I don't remember Kent giving this illustration exactly (and I may have missed the slide while note-taking):
Metaphors run deep in computing. An example: "This is a memory cell containing a 1 or a 0." All four underlined phrases are metaphorical!
But it is brilliant. It is also an anchor for discussion of the manifestation of abstractions and how that happens with digital systems (itself a metaphor).
I have some additional notes (notebook #35 pp. 93-96) that I will add to the account. They need to be read in conjunction with Wallingford's account (which doesn't seem to allow comments and I gave up looking for his e-mail address, so I am putting them here):
- At some level, there has to be some metaphorical thinking going on. You have to name the objects something.
- Kent thinks that metaphor is more fundamental than he expected. We should leverage it by using it consciously. There is unconscious use of metaphor anyhow.
- Metaphor is a kind of trap? Oh, I misread myself. It is about trope.
- We spend a lot of time not saying what we really mean.
- On Lakoff and conceptual metaphor. All abstract thinking is metaphoric. (One reference is to Lakoff and Núñez, Where Mathematics Comes From: How the Embodied Mind Brings Mathematics into Being.)
- I see a note to point out Wheelright's Metaphor and Reality to Beck, but I never did it. (I did mention it to Lakoff once while aboard an airport shuttle from a cognitive science conference. He didn't seem that interested.)
- There are blends of several different metaphors. This is where the business of memory cells comes up and observation that "container" is a ground metaphor. There are layers of metaphor going all the way down.
- Grounded metaphors have a basis in physical experience. Motion along a path is a ground metaphor for arithmetic. One can physically act out ground metaphors. This was behind the Lakoff and Núñez work in how arithmetic seems innate in children (and for small numbers).
- Hypothesis: All metaphors are based on ground metaphors. [Me: Everything that we do has a physical basis.] An extrapolation that doesn't land for me is that computers have equivalents of physical awareness.
- Kent reflected on his work with Ward Cunningham on HotDraw (a real project as far as I can tell). He uses this to illustrate that metaphors can take a long time to gel, take experience, and there is no shortcut. Use productive waiting.
- Beck is excited about Eclipse as it was emerging in 2002. It excites him and frightens him. The plug-in mechanism used so heavily has to be well-refined and easy to use. He offered some considerations about plug-in ground metaphors, such as power strip. Today's users can reflect on whether it is still exciting or still frightening. (At this point, I had already given up on Eclipse as becoming way too heavyweight and complicated, based on the down-in-the-bowels discussions on the Eclipse lists. That doesn't mean I have a better solution. I simply chose to do without.)

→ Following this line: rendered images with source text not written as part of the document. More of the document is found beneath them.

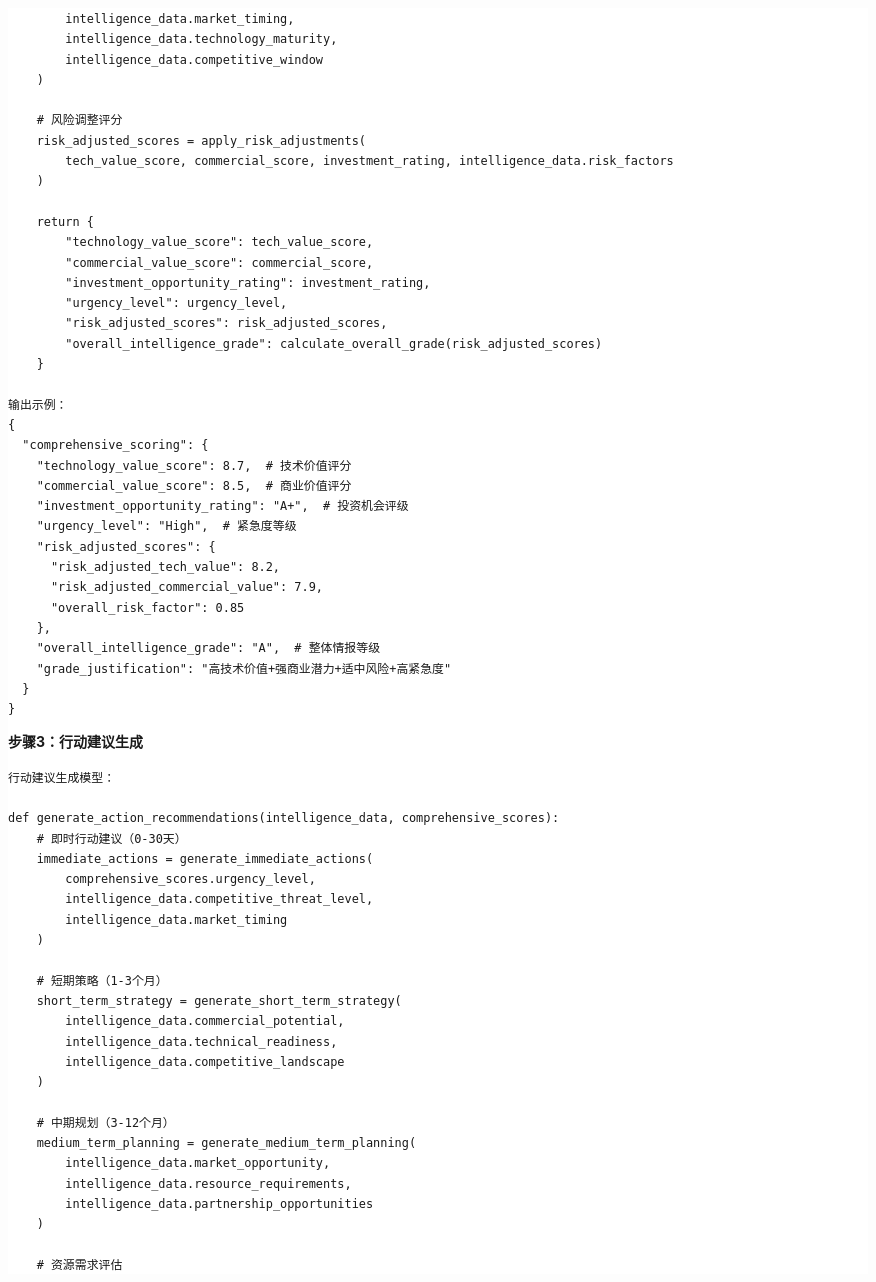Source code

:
 ```
        intelligence_data.market_timing,
        intelligence_data.technology_maturity,
        intelligence_data.competitive_window
    )
    
    # 风险调整评分
    risk_adjusted_scores = apply_risk_adjustments(
        tech_value_score, commercial_score, investment_rating, intelligence_data.risk_factors
    )
    
    return {
        "technology_value_score": tech_value_score,
        "commercial_value_score": commercial_score,
        "investment_opportunity_rating": investment_rating,
        "urgency_level": urgency_level,
        "risk_adjusted_scores": risk_adjusted_scores,
        "overall_intelligence_grade": calculate_overall_grade(risk_adjusted_scores)
    }

输出示例：
{
  "comprehensive_scoring": {
    "technology_value_score": 8.7,  # 技术价值评分
    "commercial_value_score": 8.5,  # 商业价值评分  
    "investment_opportunity_rating": "A+",  # 投资机会评级
    "urgency_level": "High",  # 紧急度等级
    "risk_adjusted_scores": {
      "risk_adjusted_tech_value": 8.2,
      "risk_adjusted_commercial_value": 7.9,
      "overall_risk_factor": 0.85
    },
    "overall_intelligence_grade": "A",  # 整体情报等级
    "grade_justification": "高技术价值+强商业潜力+适中风险+高紧急度"
  }
}
```

**步骤3：行动建议生成**
```
行动建议生成模型：

def generate_action_recommendations(intelligence_data, comprehensive_scores):
    # 即时行动建议（0-30天）
    immediate_actions = generate_immediate_actions(
        comprehensive_scores.urgency_level,
        intelligence_data.competitive_threat_level,
        intelligence_data.market_timing
    )
    
    # 短期策略（1-3个月）
    short_term_strategy = generate_short_term_strategy(
        intelligence_data.commercial_potential,
        intelligence_data.technical_readiness,
        intelligence_data.competitive_landscape
    )
    
    # 中期规划（3-12个月）
    medium_term_planning = generate_medium_term_planning(
        intelligence_data.market_opportunity,
        intelligence_data.resource_requirements,
        intelligence_data.partnership_opportunities
    )
    
    # 资源需求评估
```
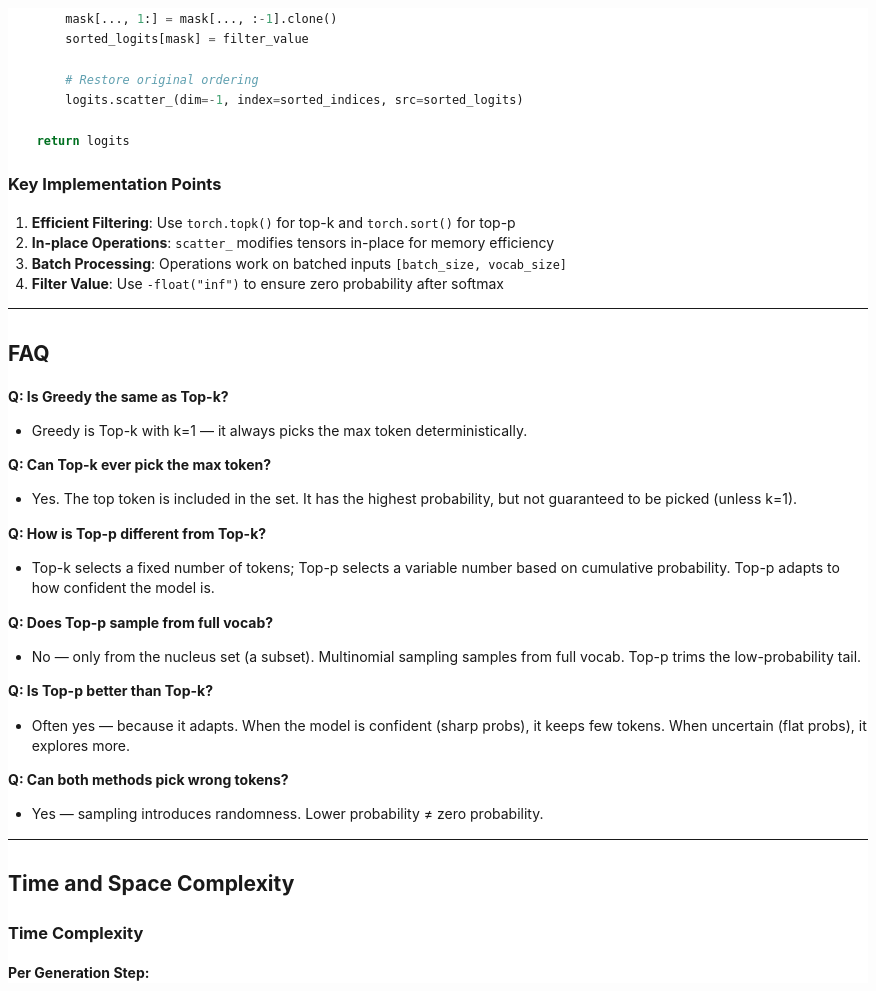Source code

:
 ```python
        mask[..., 1:] = mask[..., :-1].clone()
        sorted_logits[mask] = filter_value

        # Restore original ordering
        logits.scatter_(dim=-1, index=sorted_indices, src=sorted_logits)

    return logits
```

### Key Implementation Points

1. **Efficient Filtering**: Use `torch.topk()` for top-k and `torch.sort()` for top-p
2. **In-place Operations**: `scatter_` modifies tensors in-place for memory efficiency
3. **Batch Processing**: Operations work on batched inputs `[batch_size, vocab_size]`
4. **Filter Value**: Use `-float("inf")` to ensure zero probability after softmax

---

## FAQ

**Q: Is Greedy the same as Top-k?**

- Greedy is Top-k with k=1 — it always picks the max token deterministically.

**Q: Can Top-k ever pick the max token?**

- Yes. The top token is included in the set. It has the highest probability, but not guaranteed to be picked (unless k=1).

**Q: How is Top-p different from Top-k?**

- Top-k selects a fixed number of tokens; Top-p selects a variable number based on cumulative probability. Top-p adapts to how confident the model is.

**Q: Does Top-p sample from full vocab?**

- No — only from the nucleus set (a subset). Multinomial sampling samples from full vocab. Top-p trims the low-probability tail.

**Q: Is Top-p better than Top-k?**

- Often yes — because it adapts. When the model is confident (sharp probs), it keeps few tokens. When uncertain (flat probs), it explores more.

**Q: Can both methods pick wrong tokens?**

- Yes — sampling introduces randomness. Lower probability ≠ zero probability.

---

## Time and Space Complexity

### Time Complexity

**Per Generation Step:**
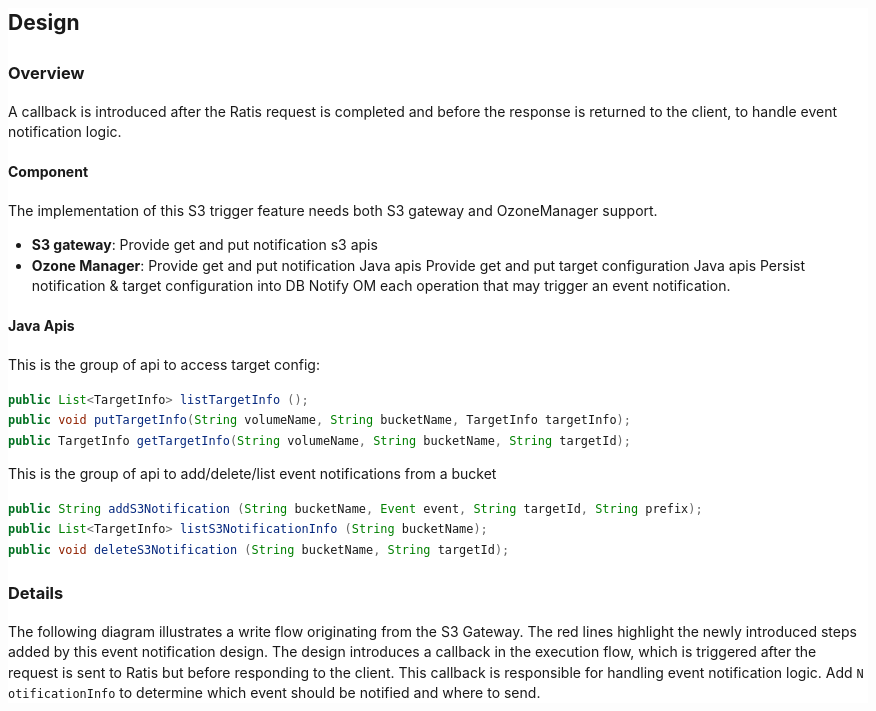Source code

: ## Design

### Overview

A callback is introduced after the Ratis request is completed and before the response is returned to the client, to handle event notification logic.

#### Component

The implementation of this S3 trigger feature needs both S3 gateway and OzoneManager support.
- **S3 gateway**: Provide get and put notification s3 apis
- **Ozone Manager**: Provide get and put notification Java apis
Provide get and put target configuration Java apis
Persist notification & target configuration into DB
Notify OM each operation that may trigger an event notification.

#### Java Apis

This is the group of api to access target config:

```java
public List<TargetInfo> listTargetInfo ();
public void putTargetInfo(String volumeName, String bucketName, TargetInfo targetInfo);
public TargetInfo getTargetInfo(String volumeName, String bucketName, String targetId);
```

This is the group of api to add/delete/list event notifications from a bucket

```java
public String addS3Notification (String bucketName, Event event, String targetId, String prefix);
public List<TargetInfo> listS3NotificationInfo (String bucketName);
public void deleteS3Notification (String bucketName, String targetId);
```

### Details

The following diagram illustrates a write flow originating from the S3 Gateway. The red lines highlight the newly introduced steps added by this event notification design. The design introduces a callback in the execution flow, which is triggered after the request is sent to Ratis but before responding to the client. This callback is responsible for handling event notification logic.
Add `NotificationInfo` to determine which event should be notified and where to send.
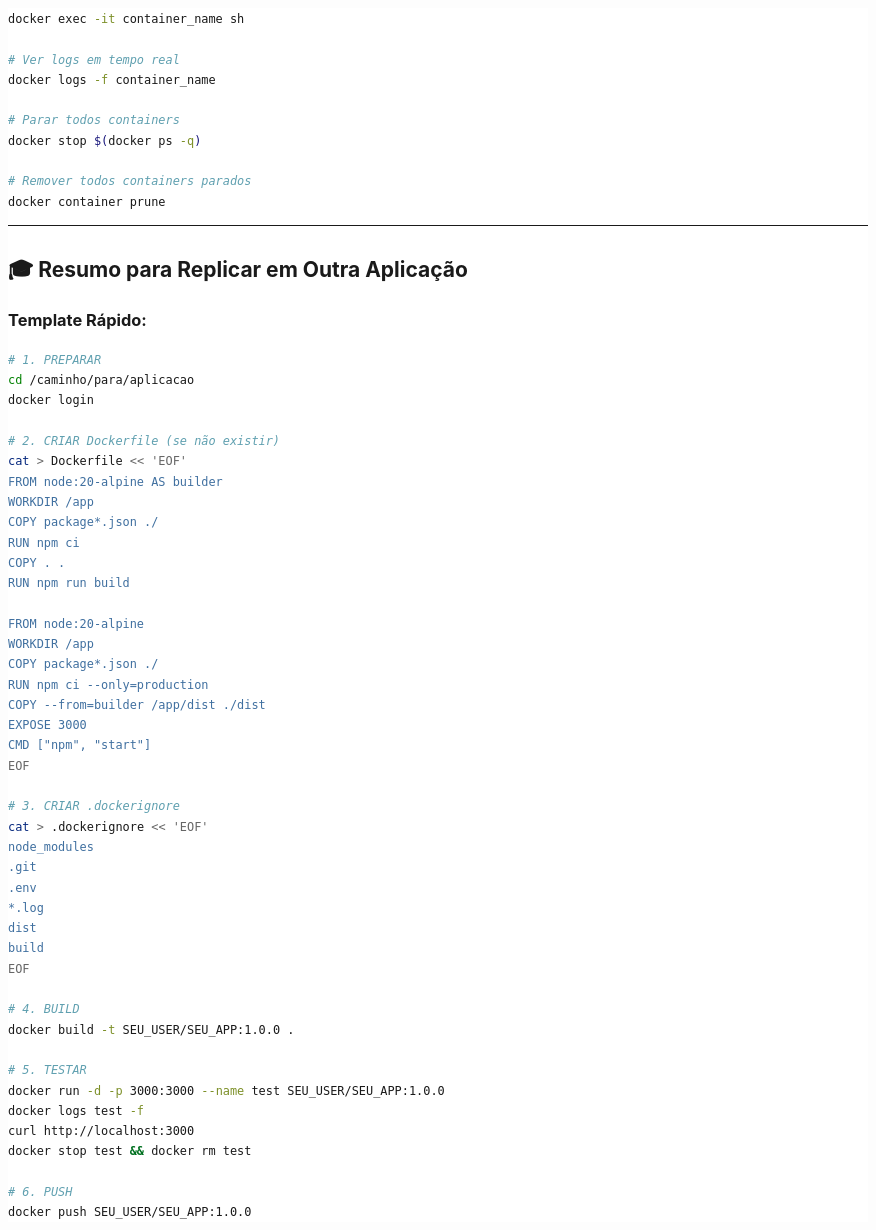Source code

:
 ```bash
docker exec -it container_name sh

# Ver logs em tempo real
docker logs -f container_name

# Parar todos containers
docker stop $(docker ps -q)

# Remover todos containers parados
docker container prune
```

---

## 🎓 Resumo para Replicar em Outra Aplicação

### **Template Rápido**:

```bash
# 1. PREPARAR
cd /caminho/para/aplicacao
docker login

# 2. CRIAR Dockerfile (se não existir)
cat > Dockerfile << 'EOF'
FROM node:20-alpine AS builder
WORKDIR /app
COPY package*.json ./
RUN npm ci
COPY . .
RUN npm run build

FROM node:20-alpine
WORKDIR /app
COPY package*.json ./
RUN npm ci --only=production
COPY --from=builder /app/dist ./dist
EXPOSE 3000
CMD ["npm", "start"]
EOF

# 3. CRIAR .dockerignore
cat > .dockerignore << 'EOF'
node_modules
.git
.env
*.log
dist
build
EOF

# 4. BUILD
docker build -t SEU_USER/SEU_APP:1.0.0 .

# 5. TESTAR
docker run -d -p 3000:3000 --name test SEU_USER/SEU_APP:1.0.0
docker logs test -f
curl http://localhost:3000
docker stop test && docker rm test

# 6. PUSH
docker push SEU_USER/SEU_APP:1.0.0

```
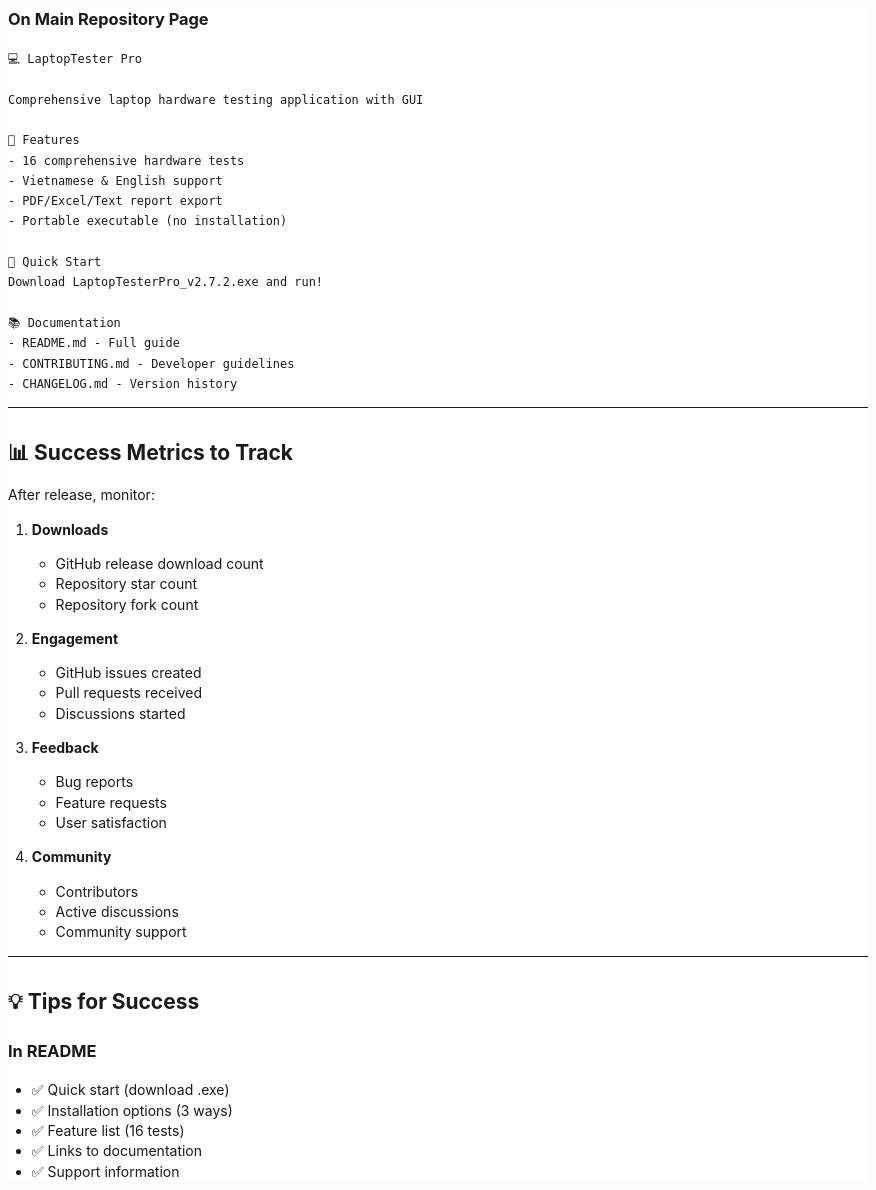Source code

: ### On Main Repository Page
```
💻 LaptopTester Pro

Comprehensive laptop hardware testing application with GUI

🌟 Features
- 16 comprehensive hardware tests
- Vietnamese & English support
- PDF/Excel/Text report export
- Portable executable (no installation)

🚀 Quick Start
Download LaptopTesterPro_v2.7.2.exe and run!

📚 Documentation
- README.md - Full guide
- CONTRIBUTING.md - Developer guidelines
- CHANGELOG.md - Version history
```

---

## 📊 Success Metrics to Track

After release, monitor:

1. **Downloads**
   - GitHub release download count
   - Repository star count
   - Repository fork count

2. **Engagement**
   - GitHub issues created
   - Pull requests received
   - Discussions started

3. **Feedback**
   - Bug reports
   - Feature requests
   - User satisfaction

4. **Community**
   - Contributors
   - Active discussions
   - Community support

---

## 💡 Tips for Success

### In README
- ✅ Quick start (download .exe)
- ✅ Installation options (3 ways)
- ✅ Feature list (16 tests)
- ✅ Links to documentation
- ✅ Support information
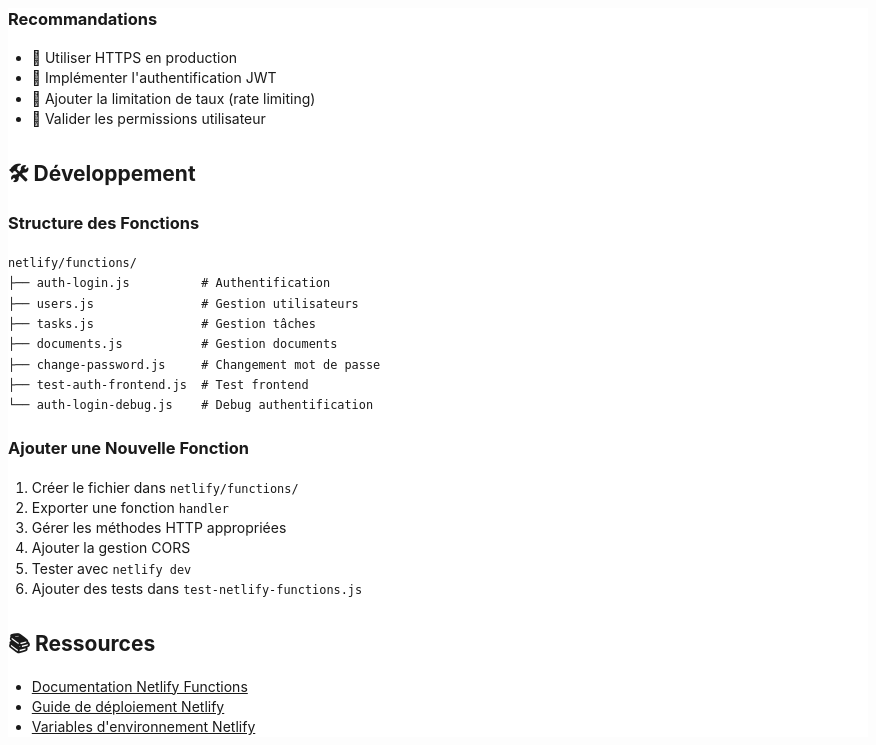 ### Recommandations
- 🔐 Utiliser HTTPS en production
- 🔐 Implémenter l'authentification JWT
- 🔐 Ajouter la limitation de taux (rate limiting)
- 🔐 Valider les permissions utilisateur

## 🛠️ Développement

### Structure des Fonctions
```
netlify/functions/
├── auth-login.js          # Authentification
├── users.js               # Gestion utilisateurs
├── tasks.js               # Gestion tâches
├── documents.js           # Gestion documents
├── change-password.js     # Changement mot de passe
├── test-auth-frontend.js  # Test frontend
└── auth-login-debug.js    # Debug authentification
```

### Ajouter une Nouvelle Fonction
1. Créer le fichier dans `netlify/functions/`
2. Exporter une fonction `handler`
3. Gérer les méthodes HTTP appropriées
4. Ajouter la gestion CORS
5. Tester avec `netlify dev`
6. Ajouter des tests dans `test-netlify-functions.js`

## 📚 Ressources

- [Documentation Netlify Functions](https://docs.netlify.com/functions/overview/)
- [Guide de déploiement Netlify](https://docs.netlify.com/site-deploys/overview/)
- [Variables d'environnement Netlify](https://docs.netlify.com/environment-variables/overview/)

- Beck charged us with the following:
- Become aware, play with your own metaphors
- Unpeel layers of metaphors in informatics
- If the grounding hypothesis is valid, more direct physical activity in metaphors will make us better programmers.
- At the end, Beck asked for a vote on whether he should give up this pursuit of metaphor. There were very few (but some) "give it up" votes.